--- START Selected passage ---

HWANGDBS Vickers Research believes it’s time to pick the winners in the PLANTATION sector with the price outlook for crude palm oil (CPO) looking positive in the fourth quarter (4Q).
“Buy Wilmar International and Kencana Agri now. Others, wait for more bargains,” said the research house in a report yesterday.
HwangDBS Vickers Research is positive on the price direction in 4QCY09 as it expects a demand boost to follow slower exports over the next month or two.
“Our CY09F and CY10F CPO prices are both maintained at RM2,300,” it noted.
The expectation is mainly based on the insufficient monsoon rains in India and drought in northeast China this year that may create tight soybean supplies post harvests.
The research house said at current prices, Wilmar International Ltd and Kencana Agri Ltd, both listed in Singapore, offered decent upside potentials, as recent weakness was not justified.
“We expect stronger 3QCY09 processing margins for Wilmar and higher-than-peers 3QCY09 volume growth for Kencana Agri,” it added.
HwangDBS Vickers Research also liked KUALA LUMPUR KEPONG BHD, First Resources Ltd (Singapore-listed) and Indofoofd Agri Resources Ltd (Singapore and US-listed) on further weakness.
Second-quarter earnings for plantation stocks under the broker’s coverage have performed mostly in line with its expectations.
“Planters’ 2Q09 earnings jumped quarter-on-quarter, as expected. Except for Astra Agro (Astra Agro Lestari Tbk PT — US, Germany, Luxembourg and Indonesia-listed), these were due to one-off gains and stronger performance in other segments,” it said.
It also noted that Indonesian planters’ volume growth outperformed Malaysia’s, which were dragged by lower yields in Sabah.
During the quarter, planters benefited from a gearing declined on higher cash and a weaker US dollar; cash conversion cycle mostly extended on higher inventory.
Another plus was that production cost except for Genting Plantations Bhd, declined year-on-year, as fertiliser prices eased.

--- END Selected passage ---

Your tasks –
- a) Answer these questions from the palm oil article:
(i) Which two companies does the research house say to buy now?
(ii) At what level are its CY09F and CY10F CPO prices maintained?
(iii) Lower yields where dragged down Malaysian planters' volume growth?
- b) Reproduce the palm oil article word for word, from "Second-quarter earnings for" up to and including "on higher inventory.".
The entries that follow the palm oil article are separate material.

--- START Given data ---

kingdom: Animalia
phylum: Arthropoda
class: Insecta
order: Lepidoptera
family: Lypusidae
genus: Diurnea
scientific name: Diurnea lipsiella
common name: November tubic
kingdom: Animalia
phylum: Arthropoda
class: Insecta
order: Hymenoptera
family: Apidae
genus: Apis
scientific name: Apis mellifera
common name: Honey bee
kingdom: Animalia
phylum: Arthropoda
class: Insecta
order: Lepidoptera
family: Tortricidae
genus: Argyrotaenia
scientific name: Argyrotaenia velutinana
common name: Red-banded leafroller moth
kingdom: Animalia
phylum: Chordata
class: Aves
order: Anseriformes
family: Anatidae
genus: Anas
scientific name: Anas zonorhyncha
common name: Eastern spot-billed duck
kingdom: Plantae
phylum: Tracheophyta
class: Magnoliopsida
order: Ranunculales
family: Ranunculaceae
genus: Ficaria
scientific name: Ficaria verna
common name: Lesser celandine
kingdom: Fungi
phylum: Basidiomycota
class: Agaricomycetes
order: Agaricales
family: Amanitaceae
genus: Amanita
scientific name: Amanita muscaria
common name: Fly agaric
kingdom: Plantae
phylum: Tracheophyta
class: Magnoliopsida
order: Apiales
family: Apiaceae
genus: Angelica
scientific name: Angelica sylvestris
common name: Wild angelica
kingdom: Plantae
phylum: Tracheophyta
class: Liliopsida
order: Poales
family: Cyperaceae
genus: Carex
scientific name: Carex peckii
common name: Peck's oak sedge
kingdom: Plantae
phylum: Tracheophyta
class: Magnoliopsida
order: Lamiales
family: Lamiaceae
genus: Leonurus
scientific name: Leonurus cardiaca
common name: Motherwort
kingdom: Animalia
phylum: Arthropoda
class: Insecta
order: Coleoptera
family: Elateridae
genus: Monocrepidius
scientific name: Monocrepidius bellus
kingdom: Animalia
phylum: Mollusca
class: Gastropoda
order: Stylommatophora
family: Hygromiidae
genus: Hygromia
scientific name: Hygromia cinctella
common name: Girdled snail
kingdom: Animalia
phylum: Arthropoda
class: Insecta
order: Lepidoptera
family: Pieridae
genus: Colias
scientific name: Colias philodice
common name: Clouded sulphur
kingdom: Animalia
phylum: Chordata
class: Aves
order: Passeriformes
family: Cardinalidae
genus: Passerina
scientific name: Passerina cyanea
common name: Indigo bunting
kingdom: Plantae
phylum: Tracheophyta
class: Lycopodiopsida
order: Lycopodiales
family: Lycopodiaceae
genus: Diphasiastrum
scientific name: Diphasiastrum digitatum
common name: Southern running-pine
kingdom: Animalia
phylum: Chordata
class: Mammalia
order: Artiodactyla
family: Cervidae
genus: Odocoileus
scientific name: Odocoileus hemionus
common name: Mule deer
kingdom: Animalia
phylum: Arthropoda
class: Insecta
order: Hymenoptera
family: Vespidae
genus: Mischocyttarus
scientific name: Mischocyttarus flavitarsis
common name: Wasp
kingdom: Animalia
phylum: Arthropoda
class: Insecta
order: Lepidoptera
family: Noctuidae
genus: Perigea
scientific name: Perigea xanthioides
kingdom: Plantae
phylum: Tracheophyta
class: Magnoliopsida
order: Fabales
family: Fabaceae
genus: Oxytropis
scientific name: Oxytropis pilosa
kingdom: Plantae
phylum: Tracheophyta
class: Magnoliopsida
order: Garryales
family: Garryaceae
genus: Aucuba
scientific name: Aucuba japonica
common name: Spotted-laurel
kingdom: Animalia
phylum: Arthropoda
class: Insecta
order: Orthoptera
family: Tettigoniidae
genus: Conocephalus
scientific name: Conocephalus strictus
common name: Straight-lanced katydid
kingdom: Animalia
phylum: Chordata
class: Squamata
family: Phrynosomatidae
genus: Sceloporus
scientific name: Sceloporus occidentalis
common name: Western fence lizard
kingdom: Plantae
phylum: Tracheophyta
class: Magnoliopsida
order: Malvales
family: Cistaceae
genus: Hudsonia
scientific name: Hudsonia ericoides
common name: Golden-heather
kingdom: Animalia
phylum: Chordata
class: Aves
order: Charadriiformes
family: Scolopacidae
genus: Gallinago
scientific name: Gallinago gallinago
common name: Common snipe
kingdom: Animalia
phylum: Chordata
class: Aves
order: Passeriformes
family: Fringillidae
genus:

--- END Given data ---

Exercise answers –
- a)
(i) Wilmar International and Kencana Agri
(ii) RM2,300
(iii) Sabah

- b)
Second-quarter earnings for plantation stocks under the broker’s coverage have performed mostly in line with its expectations.
“Planters’ 2Q09 earnings jumped quarter-on-quarter, as expected. Except for Astra Agro (Astra Agro Lestari Tbk PT — US, Germany, Luxembourg and Indonesia-listed), these were due to one-off gains and stronger performance in other segments,” it said.
It also noted that Indonesian planters’ volume growth outperformed Malaysia’s, which were dragged by lower yields in Sabah.
During the quarter, planters benefited from a gearing declined on higher cash and a weaker US dollar; cash conversion cycle mostly extended on higher inventory.